__Task prompt__
In the material below, find each line holding the string "portrait" and copy it.

__Supplied entries__
◇ ◇ ◇
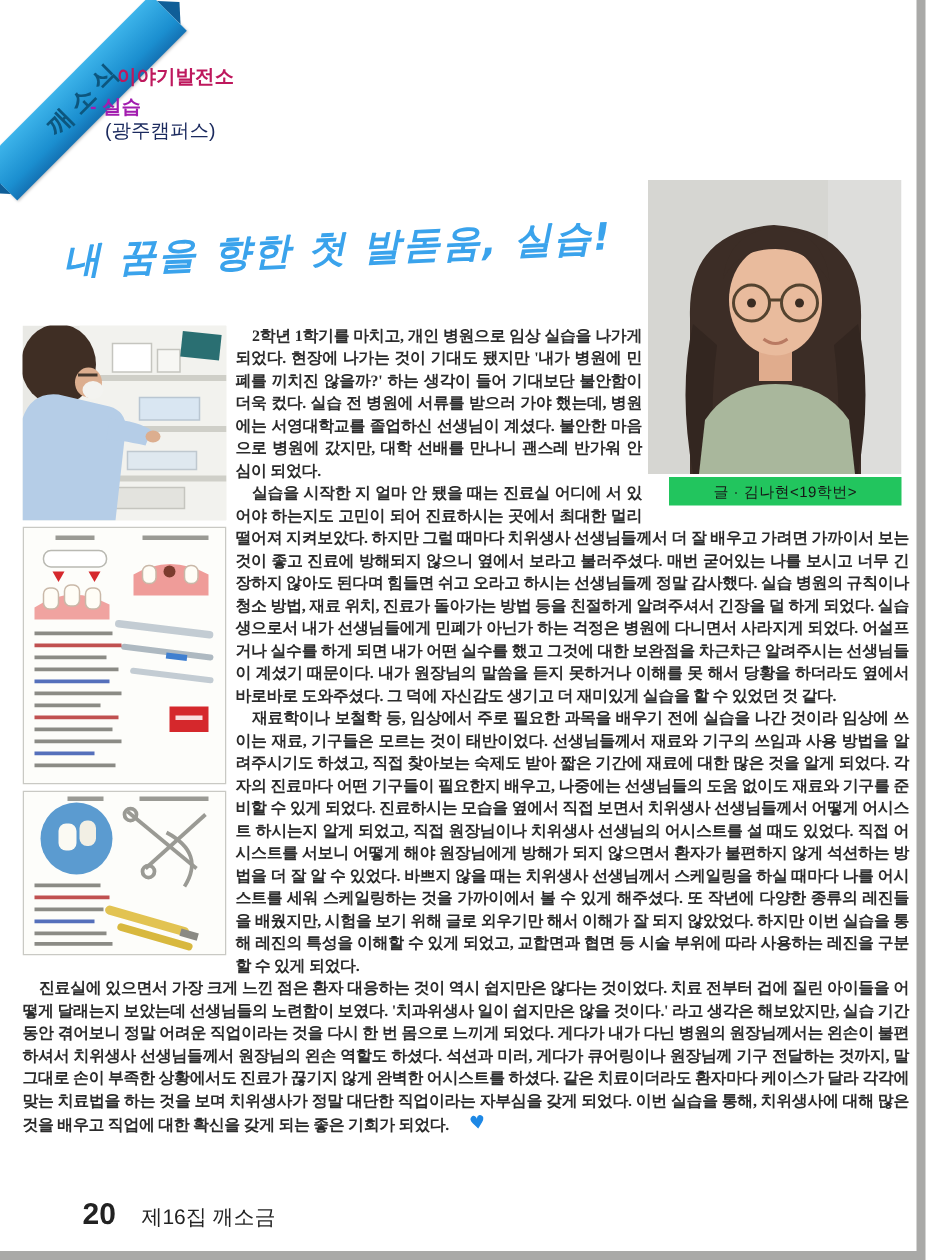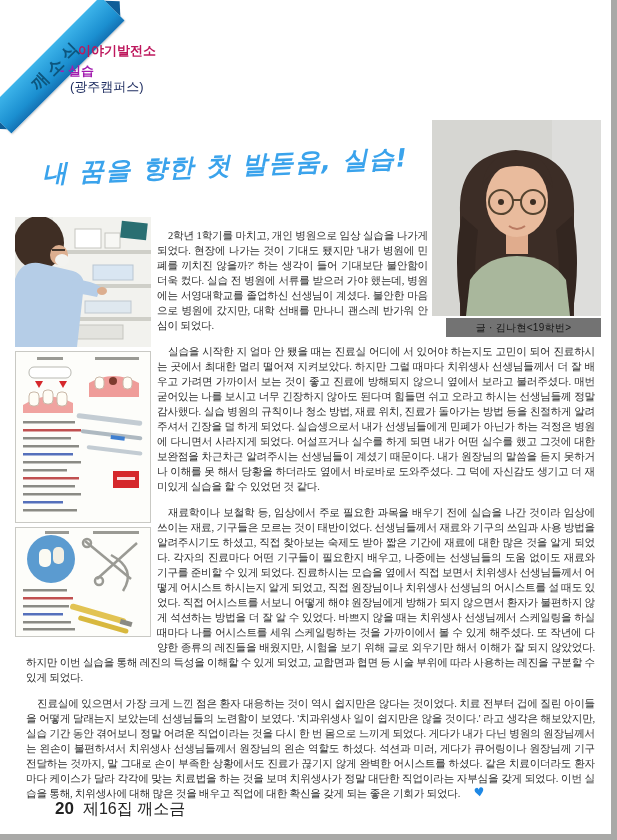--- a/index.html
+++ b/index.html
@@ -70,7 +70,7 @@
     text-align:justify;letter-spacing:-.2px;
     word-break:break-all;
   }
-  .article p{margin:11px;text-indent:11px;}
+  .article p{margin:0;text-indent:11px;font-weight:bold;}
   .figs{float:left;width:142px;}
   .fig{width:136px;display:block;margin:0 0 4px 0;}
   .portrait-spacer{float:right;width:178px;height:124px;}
◇ ◇ ◇
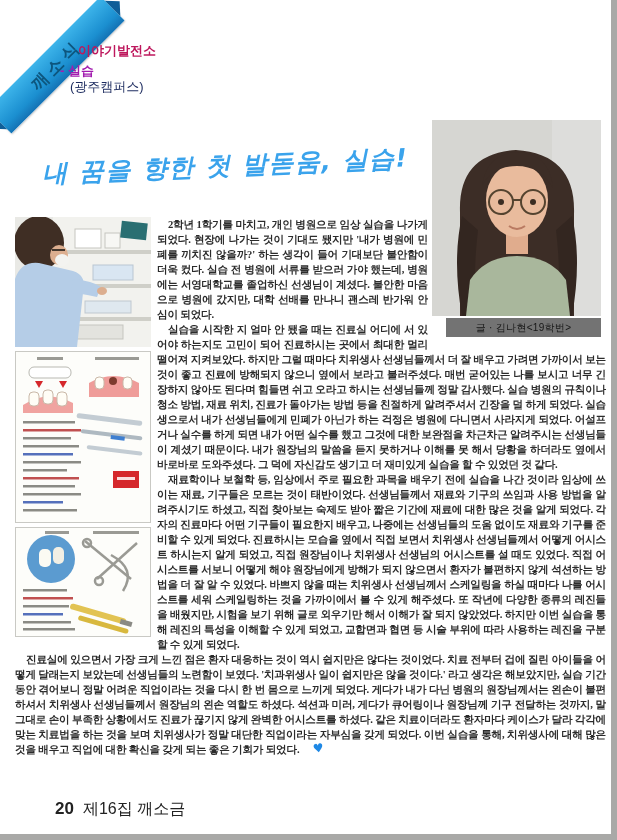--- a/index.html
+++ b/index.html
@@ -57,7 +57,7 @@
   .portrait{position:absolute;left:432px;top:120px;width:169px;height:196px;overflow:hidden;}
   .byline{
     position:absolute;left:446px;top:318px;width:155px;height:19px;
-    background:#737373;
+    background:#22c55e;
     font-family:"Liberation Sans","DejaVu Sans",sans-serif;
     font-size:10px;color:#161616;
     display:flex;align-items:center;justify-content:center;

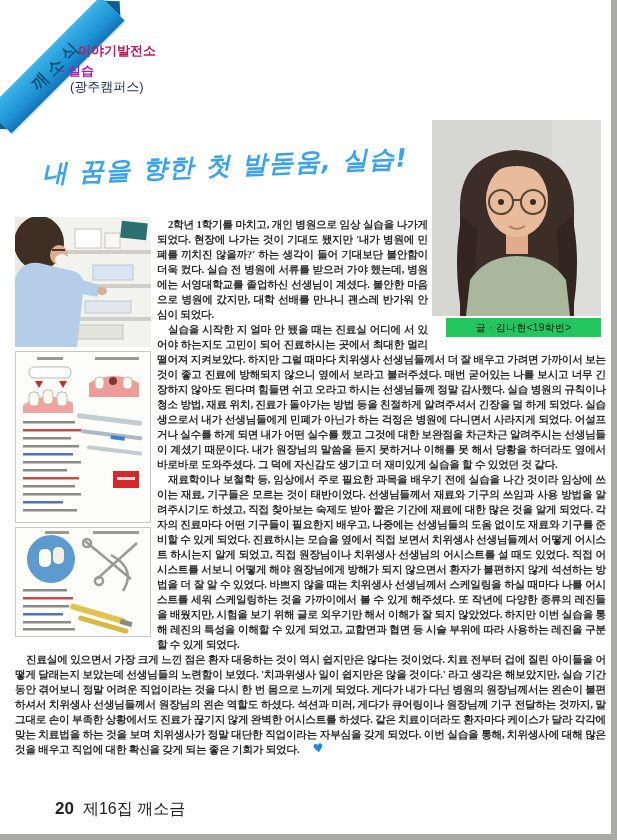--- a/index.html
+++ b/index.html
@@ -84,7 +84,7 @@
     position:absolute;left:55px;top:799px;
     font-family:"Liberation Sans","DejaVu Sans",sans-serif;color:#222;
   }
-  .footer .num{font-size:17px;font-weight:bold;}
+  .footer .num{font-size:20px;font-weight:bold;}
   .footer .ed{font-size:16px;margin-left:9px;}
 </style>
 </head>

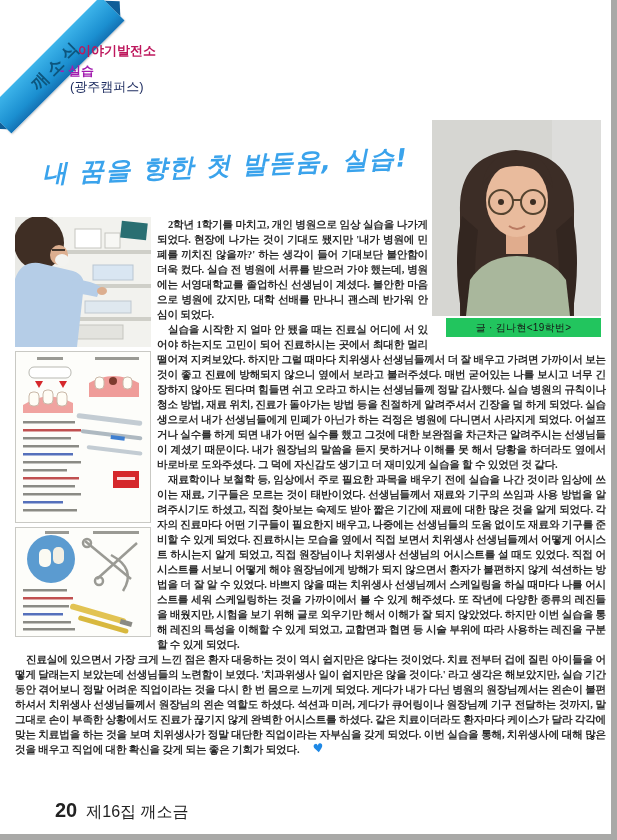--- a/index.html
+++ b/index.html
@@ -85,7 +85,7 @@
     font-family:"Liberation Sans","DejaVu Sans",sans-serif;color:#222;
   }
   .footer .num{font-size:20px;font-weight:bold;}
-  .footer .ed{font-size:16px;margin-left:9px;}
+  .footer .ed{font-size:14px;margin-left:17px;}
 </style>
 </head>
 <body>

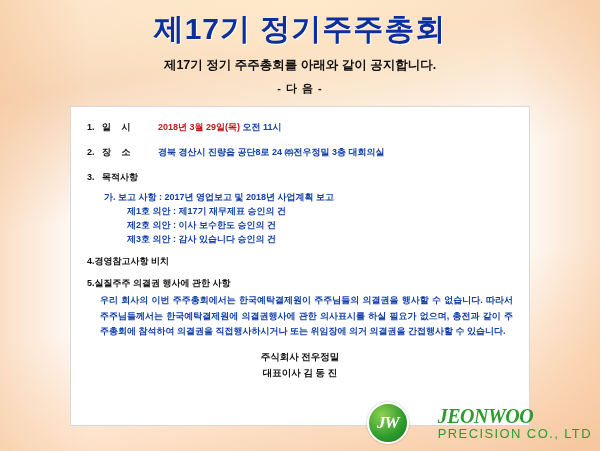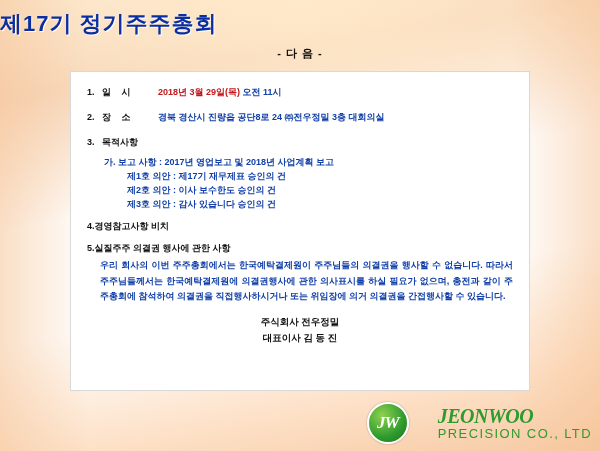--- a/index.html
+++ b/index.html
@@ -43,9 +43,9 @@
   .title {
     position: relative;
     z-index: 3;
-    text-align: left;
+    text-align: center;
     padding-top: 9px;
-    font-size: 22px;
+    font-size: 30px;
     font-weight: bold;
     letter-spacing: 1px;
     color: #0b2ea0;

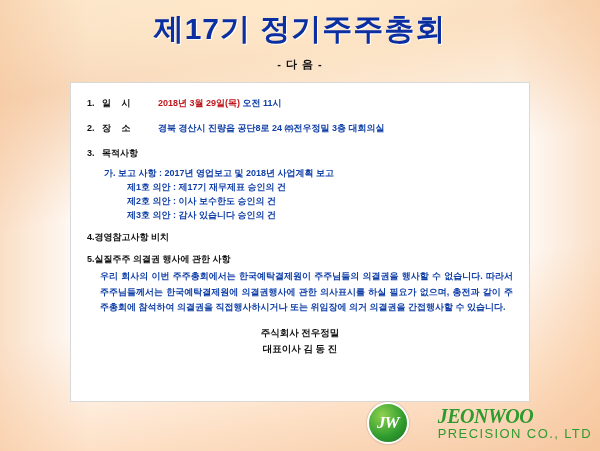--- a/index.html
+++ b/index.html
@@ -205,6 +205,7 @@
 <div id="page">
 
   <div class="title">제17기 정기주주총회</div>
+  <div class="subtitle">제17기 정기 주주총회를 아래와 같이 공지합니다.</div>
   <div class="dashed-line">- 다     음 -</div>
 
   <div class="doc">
◇ ◇ ◇
__Expected answer__
   .portrait-spacer{float:right;width:178px;height:124px;}
   .portrait{position:absolute;left:432px;top:120px;width:169px;height:196px;overflow:hidden;}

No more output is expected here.